(Beginning of Supplied material)

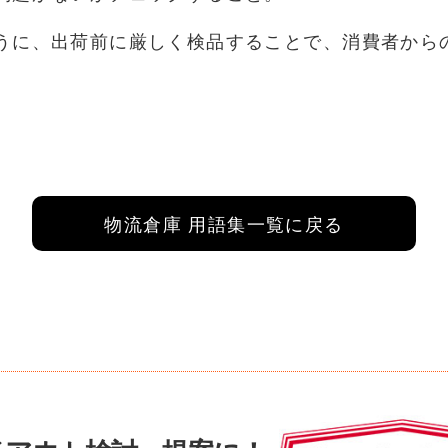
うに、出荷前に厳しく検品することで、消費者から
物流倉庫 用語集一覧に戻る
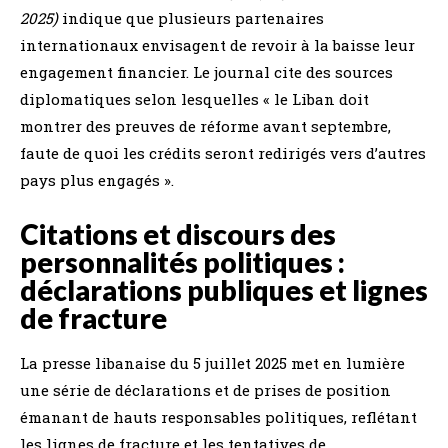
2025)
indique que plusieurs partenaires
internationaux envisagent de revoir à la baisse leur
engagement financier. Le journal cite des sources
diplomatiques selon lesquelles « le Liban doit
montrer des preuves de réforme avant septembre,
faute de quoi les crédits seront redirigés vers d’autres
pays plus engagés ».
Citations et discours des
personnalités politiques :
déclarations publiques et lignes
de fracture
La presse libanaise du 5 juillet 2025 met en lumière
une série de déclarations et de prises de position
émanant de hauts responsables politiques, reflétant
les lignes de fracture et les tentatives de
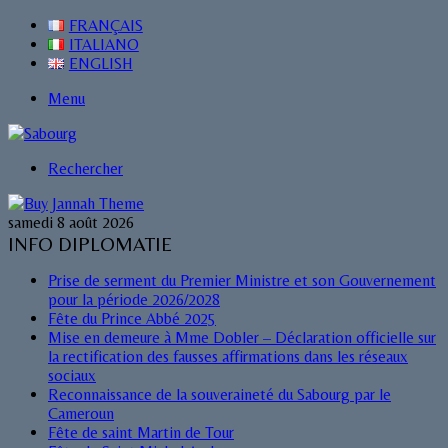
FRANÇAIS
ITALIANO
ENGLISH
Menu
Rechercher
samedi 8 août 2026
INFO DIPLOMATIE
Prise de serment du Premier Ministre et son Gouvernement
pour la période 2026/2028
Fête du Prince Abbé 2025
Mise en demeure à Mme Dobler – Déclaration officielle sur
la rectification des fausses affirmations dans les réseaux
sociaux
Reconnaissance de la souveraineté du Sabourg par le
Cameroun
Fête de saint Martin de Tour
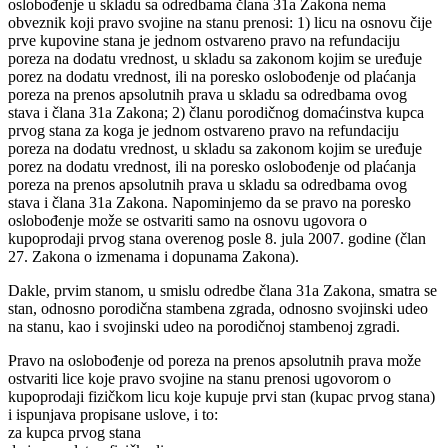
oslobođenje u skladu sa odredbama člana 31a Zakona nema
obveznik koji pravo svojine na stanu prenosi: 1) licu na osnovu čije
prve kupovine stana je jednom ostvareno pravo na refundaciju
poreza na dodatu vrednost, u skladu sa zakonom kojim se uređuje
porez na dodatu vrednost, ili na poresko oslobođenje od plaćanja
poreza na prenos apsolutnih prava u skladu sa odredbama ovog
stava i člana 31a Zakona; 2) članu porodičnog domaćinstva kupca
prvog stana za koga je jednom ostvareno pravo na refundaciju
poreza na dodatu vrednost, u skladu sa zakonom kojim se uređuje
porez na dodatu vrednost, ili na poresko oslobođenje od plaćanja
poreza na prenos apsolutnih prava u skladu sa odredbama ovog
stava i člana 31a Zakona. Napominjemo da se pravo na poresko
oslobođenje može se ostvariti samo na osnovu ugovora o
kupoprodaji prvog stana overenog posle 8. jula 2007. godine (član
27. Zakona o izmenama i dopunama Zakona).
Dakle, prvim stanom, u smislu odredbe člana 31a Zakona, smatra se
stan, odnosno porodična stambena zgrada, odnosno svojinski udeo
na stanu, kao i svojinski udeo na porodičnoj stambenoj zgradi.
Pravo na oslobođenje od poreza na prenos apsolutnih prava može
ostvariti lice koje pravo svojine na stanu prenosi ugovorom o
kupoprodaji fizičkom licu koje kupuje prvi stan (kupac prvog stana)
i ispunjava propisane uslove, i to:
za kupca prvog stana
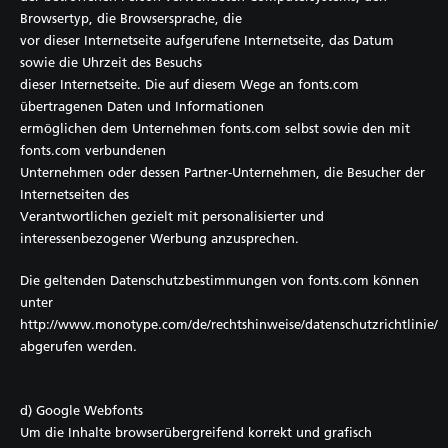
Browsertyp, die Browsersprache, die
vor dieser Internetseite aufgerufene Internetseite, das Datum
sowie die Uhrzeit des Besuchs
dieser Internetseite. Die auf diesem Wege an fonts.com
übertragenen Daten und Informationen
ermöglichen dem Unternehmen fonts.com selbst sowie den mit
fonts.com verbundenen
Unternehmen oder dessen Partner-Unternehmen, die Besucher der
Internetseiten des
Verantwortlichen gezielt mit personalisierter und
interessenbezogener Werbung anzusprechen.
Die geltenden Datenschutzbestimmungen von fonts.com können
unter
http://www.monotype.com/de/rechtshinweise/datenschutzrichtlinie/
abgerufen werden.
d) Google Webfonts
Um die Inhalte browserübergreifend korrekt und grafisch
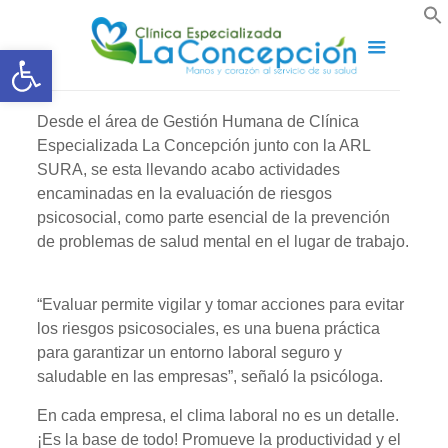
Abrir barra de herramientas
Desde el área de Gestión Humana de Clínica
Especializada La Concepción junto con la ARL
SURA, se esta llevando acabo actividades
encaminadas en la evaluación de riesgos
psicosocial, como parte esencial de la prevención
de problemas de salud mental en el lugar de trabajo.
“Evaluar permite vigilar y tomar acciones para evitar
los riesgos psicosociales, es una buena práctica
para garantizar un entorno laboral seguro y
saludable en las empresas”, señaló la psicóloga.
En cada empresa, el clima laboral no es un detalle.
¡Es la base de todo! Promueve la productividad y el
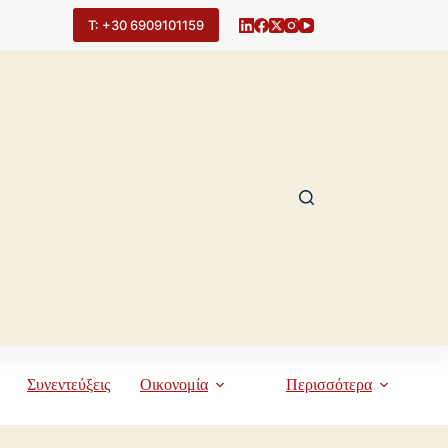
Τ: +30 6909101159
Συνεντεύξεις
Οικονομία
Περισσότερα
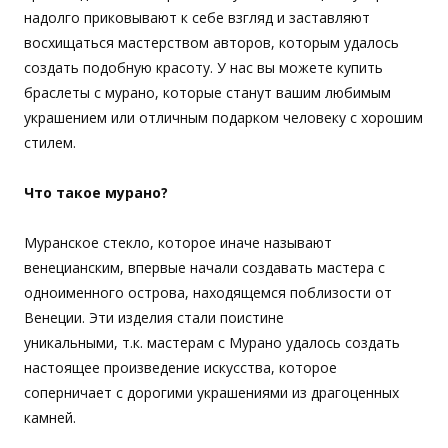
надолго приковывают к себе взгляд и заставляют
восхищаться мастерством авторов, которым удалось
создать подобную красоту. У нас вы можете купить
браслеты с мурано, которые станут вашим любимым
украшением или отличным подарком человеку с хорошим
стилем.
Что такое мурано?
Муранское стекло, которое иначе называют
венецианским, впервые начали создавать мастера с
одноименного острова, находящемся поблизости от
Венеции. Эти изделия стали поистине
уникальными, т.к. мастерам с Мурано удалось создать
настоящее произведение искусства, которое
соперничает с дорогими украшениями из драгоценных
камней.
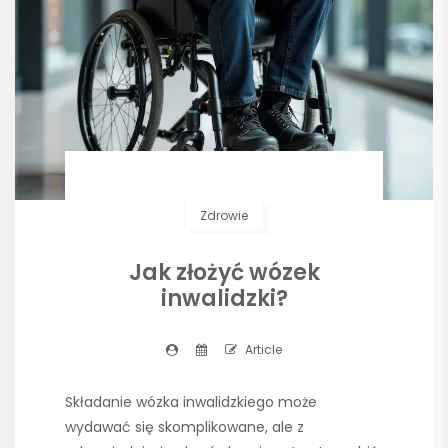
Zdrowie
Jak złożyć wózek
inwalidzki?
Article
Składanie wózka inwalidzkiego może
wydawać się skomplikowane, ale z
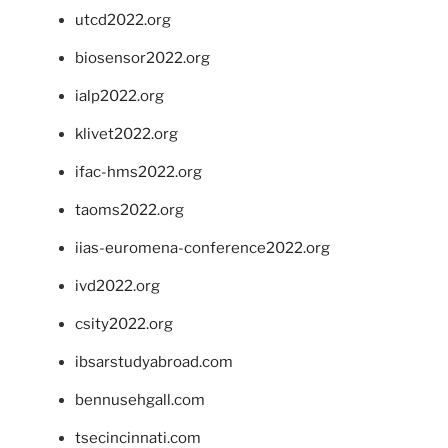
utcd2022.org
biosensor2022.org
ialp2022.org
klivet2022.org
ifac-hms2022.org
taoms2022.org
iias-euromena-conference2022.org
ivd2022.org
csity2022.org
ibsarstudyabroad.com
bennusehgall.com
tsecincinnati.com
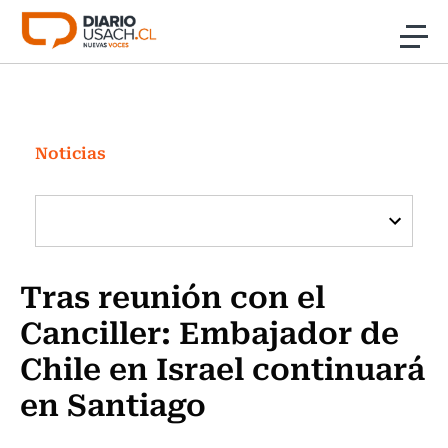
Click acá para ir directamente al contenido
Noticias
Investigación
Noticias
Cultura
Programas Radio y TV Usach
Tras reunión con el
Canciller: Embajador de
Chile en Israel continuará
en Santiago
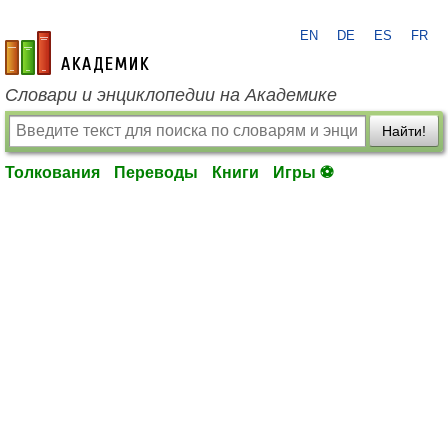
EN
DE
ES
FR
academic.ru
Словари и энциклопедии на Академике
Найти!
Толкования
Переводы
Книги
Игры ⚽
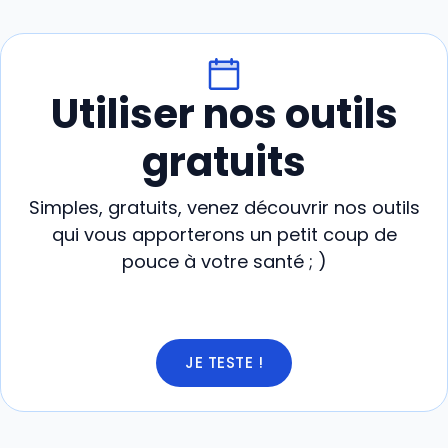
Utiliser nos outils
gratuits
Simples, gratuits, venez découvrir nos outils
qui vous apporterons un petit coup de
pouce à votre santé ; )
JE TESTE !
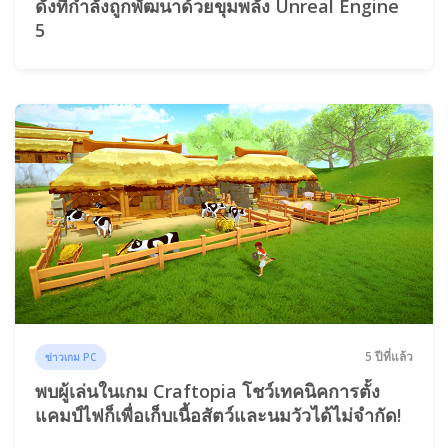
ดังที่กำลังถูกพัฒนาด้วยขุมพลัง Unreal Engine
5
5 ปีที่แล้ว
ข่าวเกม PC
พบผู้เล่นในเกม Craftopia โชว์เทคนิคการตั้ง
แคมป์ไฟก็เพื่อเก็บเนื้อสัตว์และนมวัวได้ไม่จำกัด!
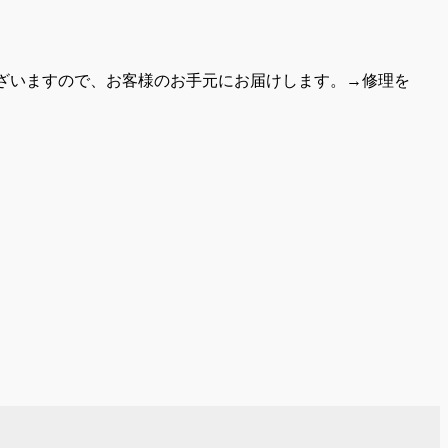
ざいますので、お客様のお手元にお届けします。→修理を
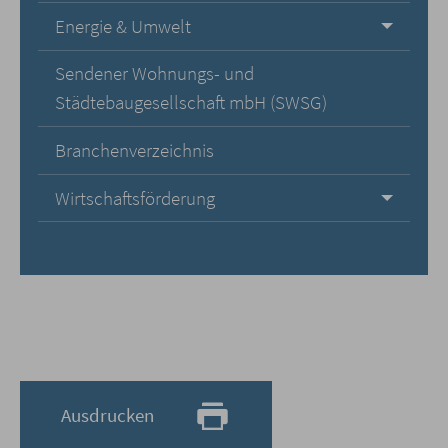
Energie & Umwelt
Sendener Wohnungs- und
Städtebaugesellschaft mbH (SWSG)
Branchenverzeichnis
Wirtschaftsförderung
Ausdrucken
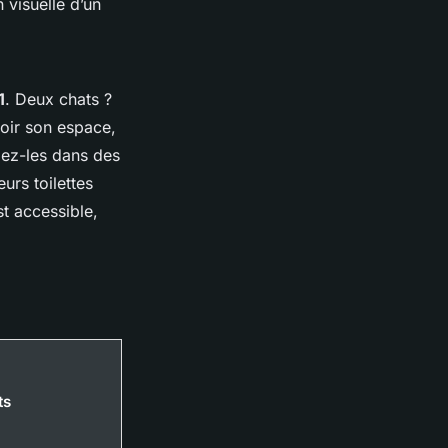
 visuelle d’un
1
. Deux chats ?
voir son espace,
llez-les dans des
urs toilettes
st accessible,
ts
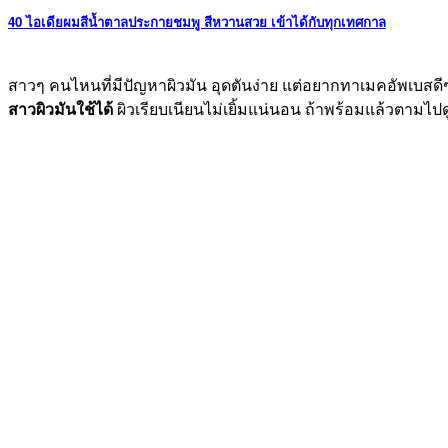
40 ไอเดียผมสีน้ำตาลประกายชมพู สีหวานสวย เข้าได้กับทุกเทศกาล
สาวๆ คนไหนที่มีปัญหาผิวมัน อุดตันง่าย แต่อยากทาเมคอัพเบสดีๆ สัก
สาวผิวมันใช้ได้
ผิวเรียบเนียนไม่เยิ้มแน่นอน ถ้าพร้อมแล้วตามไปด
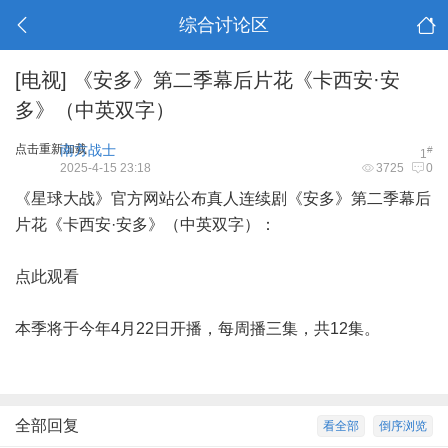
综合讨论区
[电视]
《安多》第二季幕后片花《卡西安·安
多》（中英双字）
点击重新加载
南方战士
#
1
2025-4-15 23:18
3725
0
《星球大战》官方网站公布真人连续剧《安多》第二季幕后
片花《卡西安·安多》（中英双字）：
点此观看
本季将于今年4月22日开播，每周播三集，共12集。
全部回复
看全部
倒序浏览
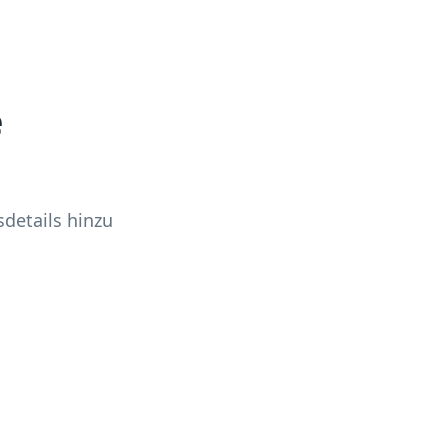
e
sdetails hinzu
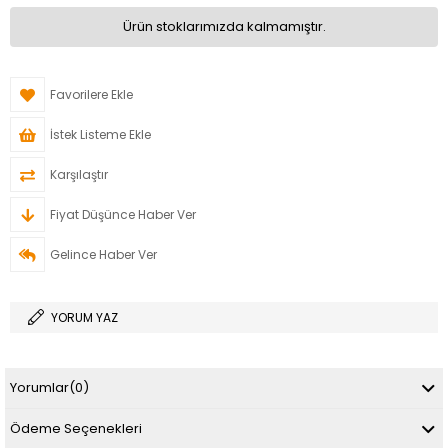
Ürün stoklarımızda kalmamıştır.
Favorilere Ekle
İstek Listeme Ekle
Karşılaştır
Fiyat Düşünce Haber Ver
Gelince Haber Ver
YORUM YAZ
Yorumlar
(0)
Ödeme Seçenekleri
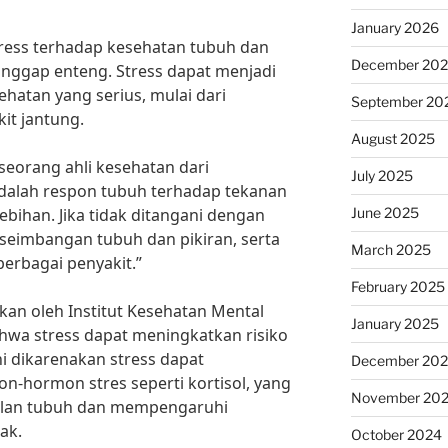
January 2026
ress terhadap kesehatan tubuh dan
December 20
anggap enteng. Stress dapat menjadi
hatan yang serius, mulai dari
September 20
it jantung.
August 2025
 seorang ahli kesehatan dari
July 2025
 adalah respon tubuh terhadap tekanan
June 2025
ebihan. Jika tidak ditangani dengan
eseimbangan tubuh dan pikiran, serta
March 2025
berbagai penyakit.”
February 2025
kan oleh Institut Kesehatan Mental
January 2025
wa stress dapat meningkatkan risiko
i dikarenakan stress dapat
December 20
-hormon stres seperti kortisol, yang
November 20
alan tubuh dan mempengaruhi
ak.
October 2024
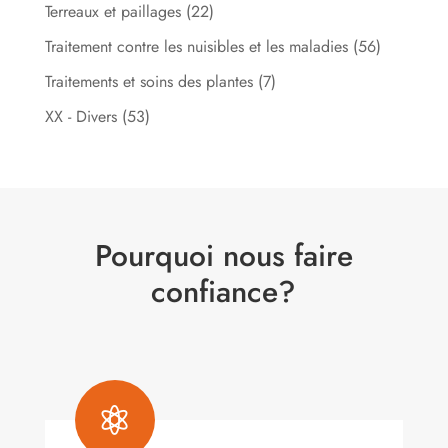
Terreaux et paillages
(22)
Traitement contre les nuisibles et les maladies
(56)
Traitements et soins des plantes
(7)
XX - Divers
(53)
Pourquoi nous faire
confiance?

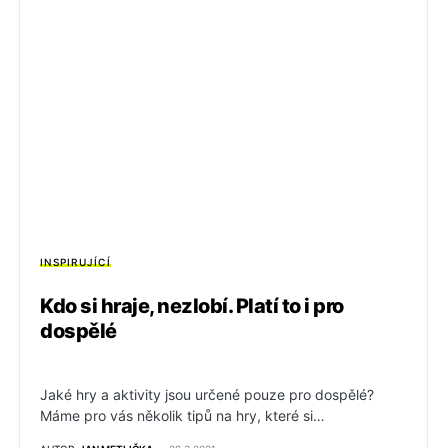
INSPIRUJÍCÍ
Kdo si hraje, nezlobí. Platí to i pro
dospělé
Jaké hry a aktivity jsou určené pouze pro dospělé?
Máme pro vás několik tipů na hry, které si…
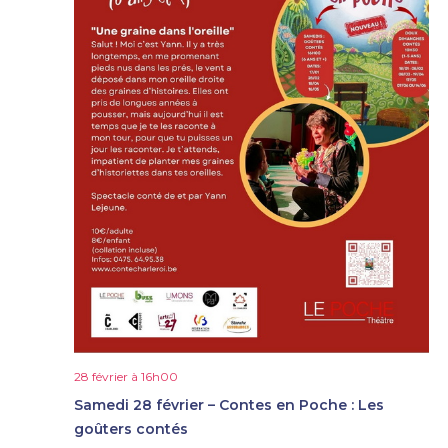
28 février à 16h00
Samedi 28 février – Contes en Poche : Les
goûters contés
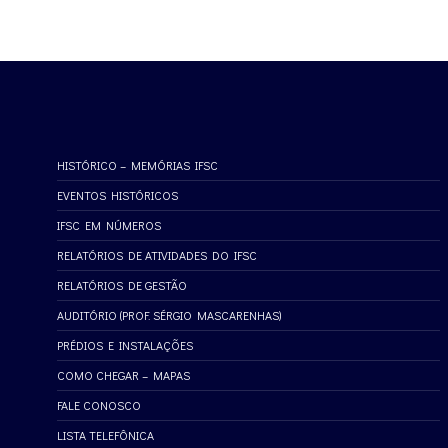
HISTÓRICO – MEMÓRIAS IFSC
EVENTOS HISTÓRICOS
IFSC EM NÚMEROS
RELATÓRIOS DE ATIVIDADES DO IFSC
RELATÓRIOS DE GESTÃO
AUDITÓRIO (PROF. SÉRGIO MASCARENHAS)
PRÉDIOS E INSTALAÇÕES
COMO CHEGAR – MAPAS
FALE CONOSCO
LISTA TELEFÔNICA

(End of Supplied material)

* **What is being asked**: Reproduce every line above that contains the string "prvog".

* **Answer for this exercise**:
prvog stana za koga je jednom ostvareno pravo na refundaciju
kupoprodaji prvog stana overenog posle 8. jula 2007. godine (član
kupoprodaji fizičkom licu koje kupuje prvi stan (kupac prvog stana)
za kupca prvog stana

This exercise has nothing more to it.